PROVIDED MATERIAL -
○ ○ ○ ○

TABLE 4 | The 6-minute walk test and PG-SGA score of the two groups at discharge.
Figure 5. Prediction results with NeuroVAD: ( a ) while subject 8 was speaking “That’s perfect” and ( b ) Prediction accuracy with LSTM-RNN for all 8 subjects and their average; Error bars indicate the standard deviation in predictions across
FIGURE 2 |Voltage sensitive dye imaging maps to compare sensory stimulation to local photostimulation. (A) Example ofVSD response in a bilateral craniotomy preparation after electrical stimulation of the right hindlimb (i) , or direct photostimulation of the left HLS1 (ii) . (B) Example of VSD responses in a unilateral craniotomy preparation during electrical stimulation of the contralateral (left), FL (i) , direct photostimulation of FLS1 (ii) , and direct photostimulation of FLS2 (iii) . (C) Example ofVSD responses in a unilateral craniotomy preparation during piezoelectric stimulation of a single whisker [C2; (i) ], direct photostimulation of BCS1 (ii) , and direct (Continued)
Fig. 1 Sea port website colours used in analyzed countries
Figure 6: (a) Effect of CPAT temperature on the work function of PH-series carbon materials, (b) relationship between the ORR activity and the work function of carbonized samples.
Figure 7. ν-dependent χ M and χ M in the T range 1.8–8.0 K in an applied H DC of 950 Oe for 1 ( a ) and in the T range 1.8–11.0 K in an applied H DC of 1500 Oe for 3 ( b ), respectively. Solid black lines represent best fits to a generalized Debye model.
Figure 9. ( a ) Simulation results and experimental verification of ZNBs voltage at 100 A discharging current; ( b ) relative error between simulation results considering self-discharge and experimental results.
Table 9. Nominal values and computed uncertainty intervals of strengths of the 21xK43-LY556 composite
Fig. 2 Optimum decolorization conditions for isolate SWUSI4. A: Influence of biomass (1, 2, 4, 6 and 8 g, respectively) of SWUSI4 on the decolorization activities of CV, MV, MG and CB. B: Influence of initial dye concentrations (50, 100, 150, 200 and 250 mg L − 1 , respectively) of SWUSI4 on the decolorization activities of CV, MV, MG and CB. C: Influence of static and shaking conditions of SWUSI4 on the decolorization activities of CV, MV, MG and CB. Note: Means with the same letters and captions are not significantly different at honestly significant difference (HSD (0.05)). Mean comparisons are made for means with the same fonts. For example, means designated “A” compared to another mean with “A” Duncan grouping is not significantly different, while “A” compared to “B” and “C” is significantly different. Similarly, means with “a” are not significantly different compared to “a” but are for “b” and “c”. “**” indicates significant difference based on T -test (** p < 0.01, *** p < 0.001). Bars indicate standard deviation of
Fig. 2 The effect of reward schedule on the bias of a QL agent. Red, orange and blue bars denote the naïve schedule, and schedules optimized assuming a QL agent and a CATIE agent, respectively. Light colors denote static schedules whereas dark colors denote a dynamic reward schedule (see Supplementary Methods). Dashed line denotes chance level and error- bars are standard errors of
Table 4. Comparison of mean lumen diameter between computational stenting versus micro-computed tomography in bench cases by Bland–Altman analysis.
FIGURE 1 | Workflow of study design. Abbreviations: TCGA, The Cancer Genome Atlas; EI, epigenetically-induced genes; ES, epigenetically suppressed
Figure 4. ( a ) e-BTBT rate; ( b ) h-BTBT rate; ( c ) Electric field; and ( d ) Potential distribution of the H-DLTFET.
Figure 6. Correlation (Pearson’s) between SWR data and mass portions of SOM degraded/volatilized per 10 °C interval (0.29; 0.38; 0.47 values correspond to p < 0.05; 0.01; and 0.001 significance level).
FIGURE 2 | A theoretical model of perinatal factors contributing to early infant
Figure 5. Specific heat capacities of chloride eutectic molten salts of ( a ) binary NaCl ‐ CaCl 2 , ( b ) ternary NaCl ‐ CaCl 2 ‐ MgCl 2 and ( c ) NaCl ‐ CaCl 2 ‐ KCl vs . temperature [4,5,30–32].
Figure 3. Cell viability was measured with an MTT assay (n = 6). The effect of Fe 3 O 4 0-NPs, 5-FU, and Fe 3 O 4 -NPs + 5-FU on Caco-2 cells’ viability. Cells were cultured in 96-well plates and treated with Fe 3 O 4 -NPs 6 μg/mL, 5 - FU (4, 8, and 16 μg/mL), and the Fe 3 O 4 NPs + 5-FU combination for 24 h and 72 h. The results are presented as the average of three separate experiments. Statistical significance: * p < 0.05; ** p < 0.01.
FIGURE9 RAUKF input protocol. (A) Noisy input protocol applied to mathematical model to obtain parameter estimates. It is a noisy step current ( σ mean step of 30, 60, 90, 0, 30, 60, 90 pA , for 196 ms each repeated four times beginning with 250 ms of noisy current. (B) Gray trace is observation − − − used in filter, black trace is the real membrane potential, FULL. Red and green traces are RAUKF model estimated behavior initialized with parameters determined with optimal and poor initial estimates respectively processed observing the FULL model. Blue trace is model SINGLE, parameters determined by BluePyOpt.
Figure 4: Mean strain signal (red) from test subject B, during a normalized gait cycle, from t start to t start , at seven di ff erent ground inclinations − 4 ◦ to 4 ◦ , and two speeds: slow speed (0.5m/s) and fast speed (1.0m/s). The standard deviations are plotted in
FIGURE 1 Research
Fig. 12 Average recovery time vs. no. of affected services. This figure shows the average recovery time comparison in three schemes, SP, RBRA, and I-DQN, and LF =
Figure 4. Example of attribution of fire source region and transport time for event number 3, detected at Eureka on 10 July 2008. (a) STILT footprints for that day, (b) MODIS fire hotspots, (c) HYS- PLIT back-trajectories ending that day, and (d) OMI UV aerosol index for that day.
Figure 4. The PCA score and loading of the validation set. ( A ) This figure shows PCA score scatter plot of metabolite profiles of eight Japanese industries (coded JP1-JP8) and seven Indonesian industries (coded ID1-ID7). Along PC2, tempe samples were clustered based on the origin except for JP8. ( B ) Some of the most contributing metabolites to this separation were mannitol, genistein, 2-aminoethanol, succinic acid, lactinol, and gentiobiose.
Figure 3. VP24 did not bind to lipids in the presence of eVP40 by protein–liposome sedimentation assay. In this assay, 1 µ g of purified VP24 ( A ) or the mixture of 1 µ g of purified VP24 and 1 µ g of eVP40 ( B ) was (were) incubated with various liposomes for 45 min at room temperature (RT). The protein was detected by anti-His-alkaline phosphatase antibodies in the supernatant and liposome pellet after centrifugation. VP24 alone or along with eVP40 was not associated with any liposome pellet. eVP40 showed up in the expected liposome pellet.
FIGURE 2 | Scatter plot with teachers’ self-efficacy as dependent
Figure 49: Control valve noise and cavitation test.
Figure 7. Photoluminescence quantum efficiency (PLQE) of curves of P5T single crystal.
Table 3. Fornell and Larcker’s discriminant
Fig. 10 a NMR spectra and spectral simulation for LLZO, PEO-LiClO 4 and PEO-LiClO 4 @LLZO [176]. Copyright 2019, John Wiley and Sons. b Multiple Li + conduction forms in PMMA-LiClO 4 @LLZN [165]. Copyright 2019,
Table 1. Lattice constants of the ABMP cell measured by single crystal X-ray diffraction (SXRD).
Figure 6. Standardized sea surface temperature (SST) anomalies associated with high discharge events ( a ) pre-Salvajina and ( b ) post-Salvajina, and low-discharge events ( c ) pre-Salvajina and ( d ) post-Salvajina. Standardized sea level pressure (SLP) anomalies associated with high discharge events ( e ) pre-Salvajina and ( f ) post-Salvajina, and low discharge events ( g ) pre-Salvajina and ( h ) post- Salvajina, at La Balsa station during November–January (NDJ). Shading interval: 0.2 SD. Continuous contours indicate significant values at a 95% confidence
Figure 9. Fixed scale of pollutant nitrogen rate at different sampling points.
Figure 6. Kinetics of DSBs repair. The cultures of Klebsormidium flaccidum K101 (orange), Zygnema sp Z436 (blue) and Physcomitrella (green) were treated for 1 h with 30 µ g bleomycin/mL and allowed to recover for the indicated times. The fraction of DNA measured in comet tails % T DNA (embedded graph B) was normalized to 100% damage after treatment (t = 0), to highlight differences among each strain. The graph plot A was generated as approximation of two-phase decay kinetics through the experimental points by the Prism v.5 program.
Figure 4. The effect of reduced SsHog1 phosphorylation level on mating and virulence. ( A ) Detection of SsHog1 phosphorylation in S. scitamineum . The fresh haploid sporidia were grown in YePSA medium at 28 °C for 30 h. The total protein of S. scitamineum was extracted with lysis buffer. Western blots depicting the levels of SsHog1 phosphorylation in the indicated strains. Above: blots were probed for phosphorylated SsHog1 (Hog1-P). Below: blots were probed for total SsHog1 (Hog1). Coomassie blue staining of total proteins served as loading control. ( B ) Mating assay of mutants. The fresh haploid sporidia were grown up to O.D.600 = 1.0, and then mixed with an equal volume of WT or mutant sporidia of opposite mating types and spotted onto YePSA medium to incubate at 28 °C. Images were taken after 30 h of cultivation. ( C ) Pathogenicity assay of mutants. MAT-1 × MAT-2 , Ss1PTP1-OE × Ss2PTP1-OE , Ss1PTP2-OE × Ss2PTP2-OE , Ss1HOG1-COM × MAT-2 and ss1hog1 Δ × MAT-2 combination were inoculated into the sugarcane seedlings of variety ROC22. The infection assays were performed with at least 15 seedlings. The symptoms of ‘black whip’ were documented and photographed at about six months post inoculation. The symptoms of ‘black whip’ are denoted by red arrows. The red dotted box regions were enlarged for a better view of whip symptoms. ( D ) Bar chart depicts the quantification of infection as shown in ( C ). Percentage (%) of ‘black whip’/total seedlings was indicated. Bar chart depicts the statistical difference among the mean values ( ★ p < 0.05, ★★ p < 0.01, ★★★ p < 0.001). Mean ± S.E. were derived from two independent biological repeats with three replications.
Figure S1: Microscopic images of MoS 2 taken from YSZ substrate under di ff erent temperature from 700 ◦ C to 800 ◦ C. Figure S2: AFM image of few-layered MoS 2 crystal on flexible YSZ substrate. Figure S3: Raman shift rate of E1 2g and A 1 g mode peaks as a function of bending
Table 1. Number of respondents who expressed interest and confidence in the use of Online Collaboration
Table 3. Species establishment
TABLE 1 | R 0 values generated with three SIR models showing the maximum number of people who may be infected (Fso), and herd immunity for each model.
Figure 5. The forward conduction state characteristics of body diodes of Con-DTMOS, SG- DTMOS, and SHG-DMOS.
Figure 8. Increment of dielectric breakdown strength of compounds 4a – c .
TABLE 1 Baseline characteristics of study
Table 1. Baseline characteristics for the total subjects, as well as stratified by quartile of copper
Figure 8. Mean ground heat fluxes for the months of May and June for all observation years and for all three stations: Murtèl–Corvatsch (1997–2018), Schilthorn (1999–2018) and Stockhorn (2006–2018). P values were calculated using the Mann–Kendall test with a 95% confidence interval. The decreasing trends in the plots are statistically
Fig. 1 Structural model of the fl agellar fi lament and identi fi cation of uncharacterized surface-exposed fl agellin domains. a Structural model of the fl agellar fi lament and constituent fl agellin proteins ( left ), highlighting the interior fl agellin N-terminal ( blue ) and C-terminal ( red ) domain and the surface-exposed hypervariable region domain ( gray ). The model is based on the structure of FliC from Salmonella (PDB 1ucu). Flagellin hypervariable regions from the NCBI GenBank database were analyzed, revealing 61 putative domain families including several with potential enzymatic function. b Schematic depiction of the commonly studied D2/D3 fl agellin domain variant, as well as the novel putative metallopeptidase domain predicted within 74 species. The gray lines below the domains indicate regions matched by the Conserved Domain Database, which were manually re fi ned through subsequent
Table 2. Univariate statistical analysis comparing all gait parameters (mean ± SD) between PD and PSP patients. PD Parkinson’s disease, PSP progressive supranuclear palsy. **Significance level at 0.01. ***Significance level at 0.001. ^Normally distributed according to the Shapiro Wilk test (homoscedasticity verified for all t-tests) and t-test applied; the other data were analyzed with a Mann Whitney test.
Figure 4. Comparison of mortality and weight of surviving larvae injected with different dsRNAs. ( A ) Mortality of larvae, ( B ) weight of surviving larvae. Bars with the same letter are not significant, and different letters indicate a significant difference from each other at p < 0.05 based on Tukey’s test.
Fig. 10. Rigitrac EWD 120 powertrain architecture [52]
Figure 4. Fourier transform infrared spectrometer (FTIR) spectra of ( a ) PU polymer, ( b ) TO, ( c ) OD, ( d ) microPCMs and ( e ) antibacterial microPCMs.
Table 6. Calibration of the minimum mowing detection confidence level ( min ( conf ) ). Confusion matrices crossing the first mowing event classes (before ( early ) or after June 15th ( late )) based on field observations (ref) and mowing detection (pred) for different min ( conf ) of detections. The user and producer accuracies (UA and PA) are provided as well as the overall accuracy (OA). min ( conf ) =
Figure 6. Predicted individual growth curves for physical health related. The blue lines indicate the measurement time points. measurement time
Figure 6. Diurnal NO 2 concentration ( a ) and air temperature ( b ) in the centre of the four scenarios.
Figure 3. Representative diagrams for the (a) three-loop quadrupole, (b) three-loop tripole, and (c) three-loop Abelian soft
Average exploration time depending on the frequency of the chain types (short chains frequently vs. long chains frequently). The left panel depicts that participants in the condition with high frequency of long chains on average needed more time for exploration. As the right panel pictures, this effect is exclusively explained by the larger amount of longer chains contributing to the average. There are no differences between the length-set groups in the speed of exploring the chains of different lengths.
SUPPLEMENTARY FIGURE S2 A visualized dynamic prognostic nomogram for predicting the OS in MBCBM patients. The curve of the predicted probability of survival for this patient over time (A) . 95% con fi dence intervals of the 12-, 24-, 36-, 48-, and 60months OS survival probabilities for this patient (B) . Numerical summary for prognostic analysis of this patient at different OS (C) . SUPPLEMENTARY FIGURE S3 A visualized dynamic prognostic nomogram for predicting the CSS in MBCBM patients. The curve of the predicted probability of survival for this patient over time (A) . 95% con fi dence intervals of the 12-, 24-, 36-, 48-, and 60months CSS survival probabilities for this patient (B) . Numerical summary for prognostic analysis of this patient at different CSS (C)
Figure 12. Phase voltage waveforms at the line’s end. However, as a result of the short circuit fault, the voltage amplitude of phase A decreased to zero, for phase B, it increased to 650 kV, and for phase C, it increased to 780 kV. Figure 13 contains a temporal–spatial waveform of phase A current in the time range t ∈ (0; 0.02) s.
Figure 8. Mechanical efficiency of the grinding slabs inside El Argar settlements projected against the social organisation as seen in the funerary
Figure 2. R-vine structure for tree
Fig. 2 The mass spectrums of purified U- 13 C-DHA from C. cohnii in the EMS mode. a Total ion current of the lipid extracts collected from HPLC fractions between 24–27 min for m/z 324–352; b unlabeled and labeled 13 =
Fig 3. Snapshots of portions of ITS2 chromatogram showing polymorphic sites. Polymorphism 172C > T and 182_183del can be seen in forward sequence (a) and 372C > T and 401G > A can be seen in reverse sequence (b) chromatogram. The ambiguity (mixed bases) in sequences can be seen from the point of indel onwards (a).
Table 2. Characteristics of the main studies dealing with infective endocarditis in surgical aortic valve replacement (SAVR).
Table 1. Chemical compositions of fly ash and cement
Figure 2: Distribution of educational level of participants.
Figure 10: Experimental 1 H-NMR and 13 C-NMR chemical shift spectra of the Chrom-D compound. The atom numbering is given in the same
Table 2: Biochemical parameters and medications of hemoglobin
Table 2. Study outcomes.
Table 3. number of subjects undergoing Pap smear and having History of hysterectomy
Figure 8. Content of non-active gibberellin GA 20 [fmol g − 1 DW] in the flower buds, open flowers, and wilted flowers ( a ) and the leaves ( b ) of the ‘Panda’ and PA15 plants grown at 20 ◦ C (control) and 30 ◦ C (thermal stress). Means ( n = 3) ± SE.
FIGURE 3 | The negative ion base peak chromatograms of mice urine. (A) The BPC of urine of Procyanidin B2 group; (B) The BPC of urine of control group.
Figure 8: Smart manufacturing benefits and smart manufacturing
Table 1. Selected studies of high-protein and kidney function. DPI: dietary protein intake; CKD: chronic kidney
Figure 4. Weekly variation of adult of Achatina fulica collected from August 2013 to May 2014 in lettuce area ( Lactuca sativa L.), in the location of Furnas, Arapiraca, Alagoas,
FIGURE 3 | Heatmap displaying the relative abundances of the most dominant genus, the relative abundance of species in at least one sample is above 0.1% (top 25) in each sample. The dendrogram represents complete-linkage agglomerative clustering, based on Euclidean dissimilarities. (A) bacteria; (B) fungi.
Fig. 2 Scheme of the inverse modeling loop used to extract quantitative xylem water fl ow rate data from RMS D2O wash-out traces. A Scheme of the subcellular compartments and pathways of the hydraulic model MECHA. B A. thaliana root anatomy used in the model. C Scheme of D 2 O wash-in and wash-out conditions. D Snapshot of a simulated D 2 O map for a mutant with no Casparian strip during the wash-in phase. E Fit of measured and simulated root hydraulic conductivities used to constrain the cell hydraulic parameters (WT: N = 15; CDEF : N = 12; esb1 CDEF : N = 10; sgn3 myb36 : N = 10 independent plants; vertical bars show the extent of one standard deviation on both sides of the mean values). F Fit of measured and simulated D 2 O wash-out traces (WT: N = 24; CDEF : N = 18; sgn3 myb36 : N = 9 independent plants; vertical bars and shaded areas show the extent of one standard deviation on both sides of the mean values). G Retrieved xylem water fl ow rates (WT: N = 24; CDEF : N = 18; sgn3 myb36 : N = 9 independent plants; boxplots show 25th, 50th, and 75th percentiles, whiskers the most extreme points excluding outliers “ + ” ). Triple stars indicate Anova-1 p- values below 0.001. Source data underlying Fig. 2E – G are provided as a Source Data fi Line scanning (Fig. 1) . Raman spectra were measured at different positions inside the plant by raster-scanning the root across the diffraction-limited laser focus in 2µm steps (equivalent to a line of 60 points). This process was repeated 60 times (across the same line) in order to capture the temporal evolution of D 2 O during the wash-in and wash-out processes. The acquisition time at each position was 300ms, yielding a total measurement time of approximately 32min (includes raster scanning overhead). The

○ ○ ○ ○

EXERCISE - Set down only the lines above that fall between the line holding "Figure 5. The" and the line holding "TABLE 1 Baseline characteristics of study", inclusive, keeping each exact.

RESULT OF THIS EXERCISE -
Figure 5. The forward conduction state characteristics of body diodes of Con-DTMOS, SG- DTMOS, and SHG-DMOS.
Figure 8. Increment of dielectric breakdown strength of compounds 4a – c .
TABLE 1 Baseline characteristics of study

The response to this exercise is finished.